II. Das Rechtsmittel hat keinen Erfolg.
1. Das LG hat ausgeführt:
Die Auftragsvergabe durch den Verwalter aufgrund des Eigentümerbeschlusses zu TOP 3 sei nicht rechtswidrig gewesen, weil der Eigentümerbeschluss wirksam und damit für den Verwalter verbindlich gewesen sei.
Den Eigentümerbeschluss zu TOP 4 habe das AG zu Recht nicht für ungültig erklärt. Die Erhebung einer Sonderumlage i.H.d. Hälfte der angefallenen Instandsetzungskosten widerspreche nicht der Teilungserklärung. Durch diese werde nämlich der Verwalter nur verpflichtet, das Einverständnis der Wohnungseigentümer für solche Instandsetzungsarbeiten einzuholen, für die die Instandhaltungsrücklage nicht ausreiche. Ein solcher Fall liege hier nicht vor. Die Entscheidung, zur Bezahlung der Reparaturkosten nicht in vollem Umfang die Instandsetzungsrücklage heranzuziehen, sondern eine Sonderumlage zu erheben, habe im pflichtgemäßen Ermessen der Wohnungseigentümer gestanden. Ein Ermessensmissbrauch liege nicht vor.
2. Die Entscheidung des LG hält der rechtlichen Nachprüfung stand.
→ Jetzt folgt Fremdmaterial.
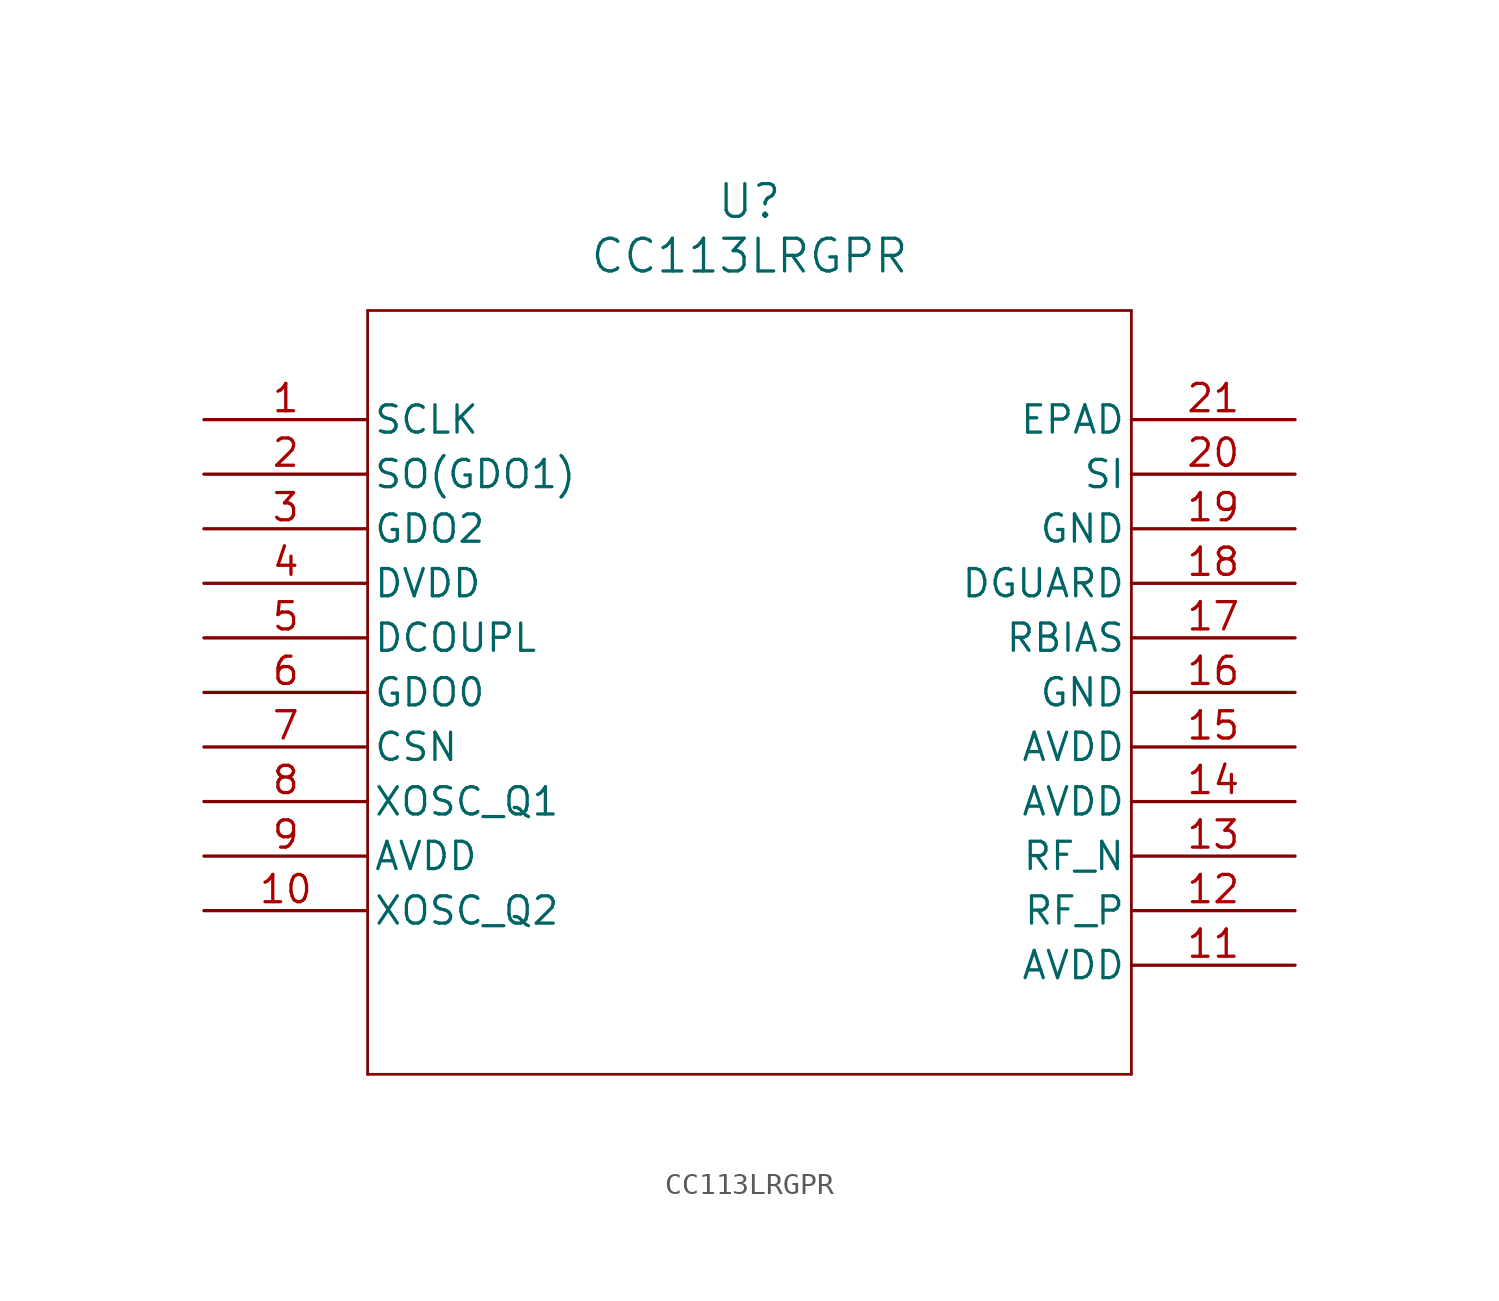
<source format=kicad_sym>
(kicad_symbol_lib
  (version 20211014)
  (generator kicad_symbol_editor)
  (symbol "CC113LRGPR"
    (pin_names
      (offset 0.254))
    (property "Reference" "U"
      (at 25.4 10.16 0)
      (effects (font (size 1.524 1.524))))
    (property "Value" "CC113LRGPR"
      (at 25.4 7.62 0)
      (effects (font (size 1.524 1.524))))
    (symbol "CC113LRGPR_0_1"
      (polyline (pts (xy 7.62 5.08) (xy 7.62 -30.48)) (stroke (width 0.127) (type default) (color 0 0 0 0)) (fill (type none)))
      (polyline (pts (xy 7.62 -30.48) (xy 43.18 -30.48)) (stroke (width 0.127) (type default) (color 0 0 0 0)) (fill (type none)))
      (polyline (pts (xy 43.18 -30.48) (xy 43.18 5.08)) (stroke (width 0.127) (type default) (color 0 0 0 0)) (fill (type none)))
      (polyline (pts (xy 43.18 5.08) (xy 7.62 5.08)) (stroke (width 0.127) (type default) (color 0 0 0 0)) (fill (type none)))
      (pin input line (at 0 0 0) (length 7.62) (name "SCLK" (effects (font (size 1.27 1.27)))) (number "1" (effects (font (size 1.27 1.27)))))
      (pin output line (at 0 -2.54 0) (length 7.62) (name "SO(GDO1)" (effects (font (size 1.27 1.27)))) (number "2" (effects (font (size 1.27 1.27)))))
      (pin output line (at 0 -5.08 0) (length 7.62) (name "GDO2" (effects (font (size 1.27 1.27)))) (number "3" (effects (font (size 1.27 1.27)))))
      (pin power_in line (at 0 -7.62 0) (length 7.62) (name "DVDD" (effects (font (size 1.27 1.27)))) (number "4" (effects (font (size 1.27 1.27)))))
      (pin power_in line (at 0 -10.16 0) (length 7.62) (name "DCOUPL" (effects (font (size 1.27 1.27)))) (number "5" (effects (font (size 1.27 1.27)))))
      (pin bidirectional line (at 0 -12.7 0) (length 7.62) (name "GDO0" (effects (font (size 1.27 1.27)))) (number "6" (effects (font (size 1.27 1.27)))))
      (pin input line (at 0 -15.24 0) (length 7.62) (name "CSN" (effects (font (size 1.27 1.27)))) (number "7" (effects (font (size 1.27 1.27)))))
      (pin bidirectional line (at 0 -17.78 0) (length 7.62) (name "XOSC_Q1" (effects (font (size 1.27 1.27)))) (number "8" (effects (font (size 1.27 1.27)))))
      (pin power_in line (at 0 -20.32 0) (length 7.62) (name "AVDD" (effects (font (size 1.27 1.27)))) (number "9" (effects (font (size 1.27 1.27)))))
      (pin bidirectional line (at 0 -22.86 0) (length 7.62) (name "XOSC_Q2" (effects (font (size 1.27 1.27)))) (number "10" (effects (font (size 1.27 1.27)))))
      (pin power_in line (at 50.8 -25.4 180) (length 7.62) (name "AVDD" (effects (font (size 1.27 1.27)))) (number "11" (effects (font (size 1.27 1.27)))))
      (pin bidirectional line (at 50.8 -22.86 180) (length 7.62) (name "RF_P" (effects (font (size 1.27 1.27)))) (number "12" (effects (font (size 1.27 1.27)))))
      (pin bidirectional line (at 50.8 -20.32 180) (length 7.62) (name "RF_N" (effects (font (size 1.27 1.27)))) (number "13" (effects (font (size 1.27 1.27)))))
      (pin power_in line (at 50.8 -17.78 180) (length 7.62) (name "AVDD" (effects (font (size 1.27 1.27)))) (number "14" (effects (font (size 1.27 1.27)))))
      (pin power_in line (at 50.8 -15.24 180) (length 7.62) (name "AVDD" (effects (font (size 1.27 1.27)))) (number "15" (effects (font (size 1.27 1.27)))))
      (pin power_in line (at 50.8 -12.7 180) (length 7.62) (name "GND" (effects (font (size 1.27 1.27)))) (number "16" (effects (font (size 1.27 1.27)))))
      (pin bidirectional line (at 50.8 -10.16 180) (length 7.62) (name "RBIAS" (effects (font (size 1.27 1.27)))) (number "17" (effects (font (size 1.27 1.27)))))
      (pin power_in line (at 50.8 -7.62 180) (length 7.62) (name "DGUARD" (effects (font (size 1.27 1.27)))) (number "18" (effects (font (size 1.27 1.27)))))
      (pin power_in line (at 50.8 -5.08 180) (length 7.62) (name "GND" (effects (font (size 1.27 1.27)))) (number "19" (effects (font (size 1.27 1.27)))))
      (pin input line (at 50.8 -2.54 180) (length 7.62) (name "SI" (effects (font (size 1.27 1.27)))) (number "20" (effects (font (size 1.27 1.27)))))
      (pin unspecified line (at 50.8 0 180) (length 7.62) (name "EPAD" (effects (font (size 1.27 1.27)))) (number "21" (effects (font (size 1.27 1.27))))))))
</source>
a) Der Feststellungsantrag ist unbegründet. Rechtsgrundlage für die Vergabe der Instandsetzungsarbeiten war der Eigentümerbeschluss zu TOP 3. Dieser Beschluss war und ist für den Verwalter verbindlich; nach § 27 Abs. 1 Nr. 1 WEG hatte er ihn auszuführen. Ein Eigentümerbeschluss ist bis zu seiner rechtskräftigen gerichtlichen Ungültigerklärung als wirksam zu behandeln (§ 23 Abs. 4 WEG) und für sämtliche Wohnungseigentümer gem. § 10 Abs. 4 WEG und den Verwalter verbindlich (BayObLG WuM 2000, 153). Gründe für eine Nichtigkeit sind nicht erkennbar.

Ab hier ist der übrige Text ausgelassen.